BBC Legends BBCL 4180-2, 70:17 (Distrib. Koch) ****:
The ensemble known as the Smetana Quartet (1945-1989) underwent various personnel transformations, but the four musicians inscribed in these two concerts from BBC Studios, London, 24 January 1969 and Queen Elizabeth Hall, London, 2 February 1975 (Dvorak A-flat Quartet) represent the most familiar, finely-meshed grouping: Jiri Novak, violin; Lubomir Kostecky, violin; Milan Skampa, viola; and Antonin Kohout, cello. The opening work, Dvorak’s String Trio or Terzetto, the composer wrote for himself to accompany two violinist friends. Despite the occasional, spare severity of the scoring, the music perks up considerably in the Scherzo section and in the colorful variants of the last movement, which in several respects recalls the last movement of Smetana‚s From My Life Quartet. Another influence would seem to be Mozart’s K. 563 Divertimento, a piece Dvorak openly admired.
Violinist Jiri Novak served as concertmaster for conductor Vaclav Talich’s Czech Chamber Orchestra, and so he was well acquainted with the Janacek style. Having Janacek scholar Milan Skampa on viola meant that every annotated detail had been verified, especially those passages of the Janacek’s First Quartet that owe dramatic debts to Tolstoy’s novella The Kreutzer Sonata, with its premise that Beethoven’s famous duo is ineluctably linked to fatal passions. A hothouse-fever mentality permeates the entire work, but especially its second movement whose middle section–Energico e appassionato–sends decisive chills through its ambling polka shaken by powerful tremolandi and obsessive repeated patterns. An angst close to Bartok’s heart saturates the Con moto section. High, screeching or plaintive trills, a sudden sawing from the strings, and then bleak, serpentine melodies. The last movement has first violin concertante, declaiming against whirling figures and an equally painful melody in the cello. The brew boils before us in expressionistic frenzy, a musical equivalent of Munch’s The Scream. At the last note, a moved but disturbed audience applauds tentatively.

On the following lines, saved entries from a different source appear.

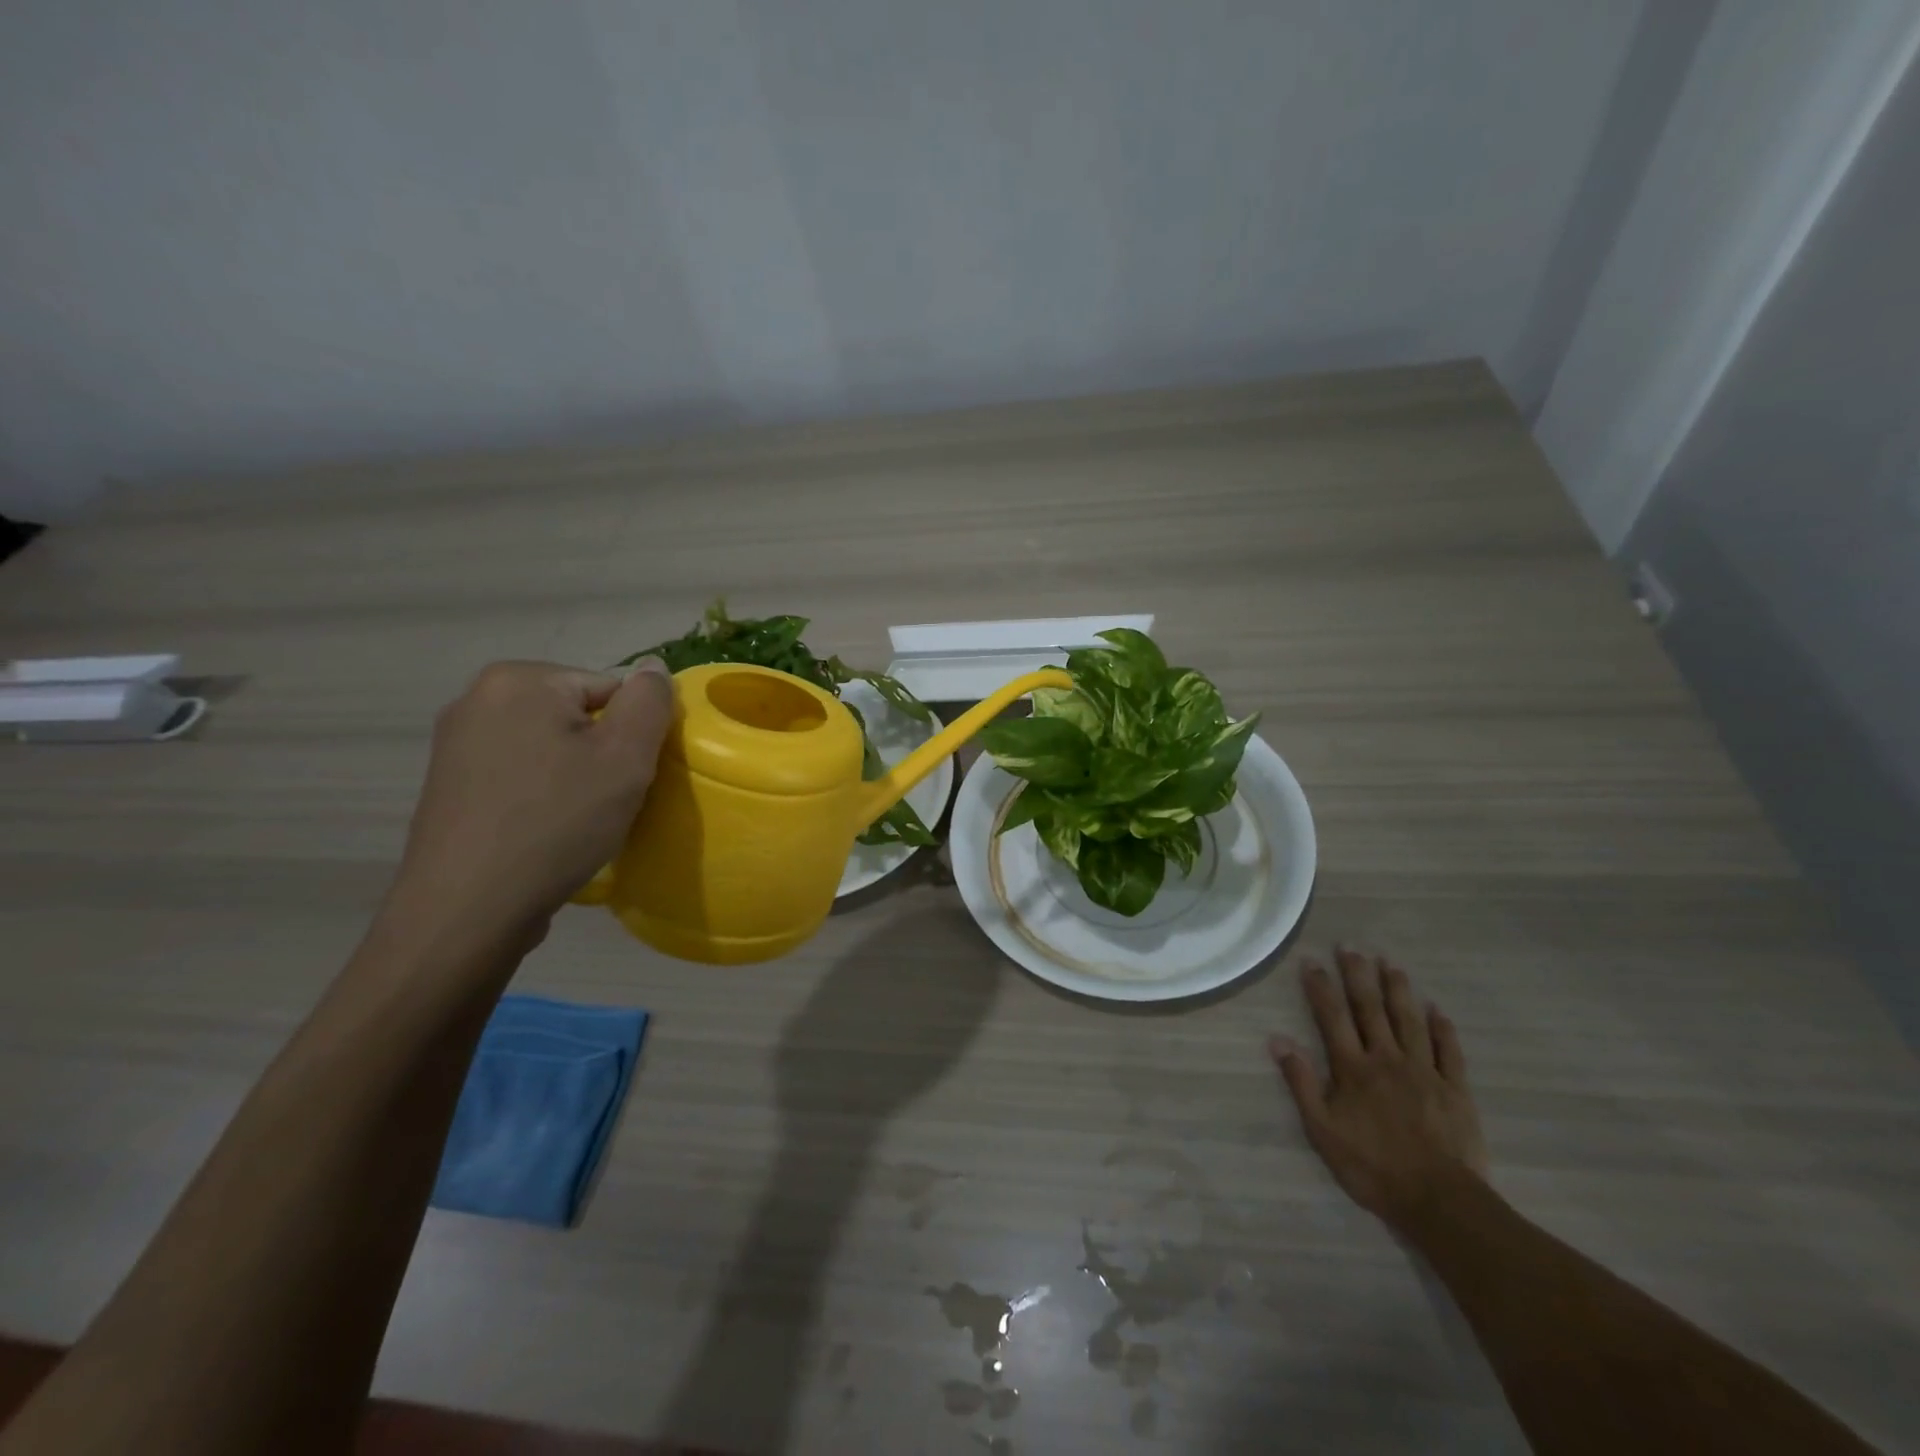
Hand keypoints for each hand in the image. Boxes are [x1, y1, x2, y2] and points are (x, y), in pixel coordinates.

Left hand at [384, 659, 674, 957]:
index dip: (632, 734)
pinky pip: (519, 771)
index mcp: (520, 680)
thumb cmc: (556, 822)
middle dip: (601, 752)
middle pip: (577, 714)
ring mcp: (456, 742)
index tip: (629, 777)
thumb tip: (652, 666)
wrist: (468, 909)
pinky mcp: (449, 783)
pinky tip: (543, 829)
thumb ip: (649, 702)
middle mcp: (478, 698)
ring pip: (549, 745)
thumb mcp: (626, 758)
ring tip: (576, 819)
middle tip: (606, 800)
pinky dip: (541, 792)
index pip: (610, 689)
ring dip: (574, 774)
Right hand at [1269, 946, 1488, 1231]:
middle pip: (1371, 1009)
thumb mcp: (1322, 1130)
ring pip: (1410, 1021)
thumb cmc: (1372, 1167)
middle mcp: (1387, 1059)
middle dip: (1359, 975)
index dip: (1321, 987)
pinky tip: (1437, 1010)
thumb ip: (1301, 1082)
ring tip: (1391, 964)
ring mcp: (1425, 1072)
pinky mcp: (1455, 1090)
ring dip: (1399, 990)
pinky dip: (1443, 1028)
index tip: (1312, 960)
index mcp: (1353, 1068)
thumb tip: (1277, 1040)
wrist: (1439, 1201)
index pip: (1332, 1017)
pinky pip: (1449, 1052)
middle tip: (1351, 946)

No such anxieties bother the perfect inscription of Dvorak’s A-flat Quartet, whose rapt beauties were first revealed to me via the Prague Quartet‚s splendid record for DGG. The Smetana Quartet is more rustic in sound than the polished Prague ensemble, extending Dvorak’s quartet style out of the Haydn (and Schubert) tradition. Like all of Dvorak’s late compositions, the structural elements unfold seamlessly, and we are in the throes of the development section before we know what hit us. The dappled light of the Scherzo (Molto vivace) many times provided the Smetana’s standard encore piece. Cellist Kohout’s bass line is a lush anchor while Novak’s violin sails into the musical ether. We can hear distinct textural references from The Golden Spinning Wheel. A wintry chill crosses the sweet melodic terrain of the Lento e molto cantabile, bittersweet moment from the master. Kohout’s deep resonance opens the elastic Allegro non tanto, a fiery village dance obligated to Breughel and to Beethoven at once. Mounted on epic, symphonic scale, rife with polyphony as well as Bohemian lyricism, the movement conveys that once-upon-a-time sentiment rampant in Dvorak‚s mature craft. The whirlwind coda sweeps the British audience away, a tumult of well-earned approbation.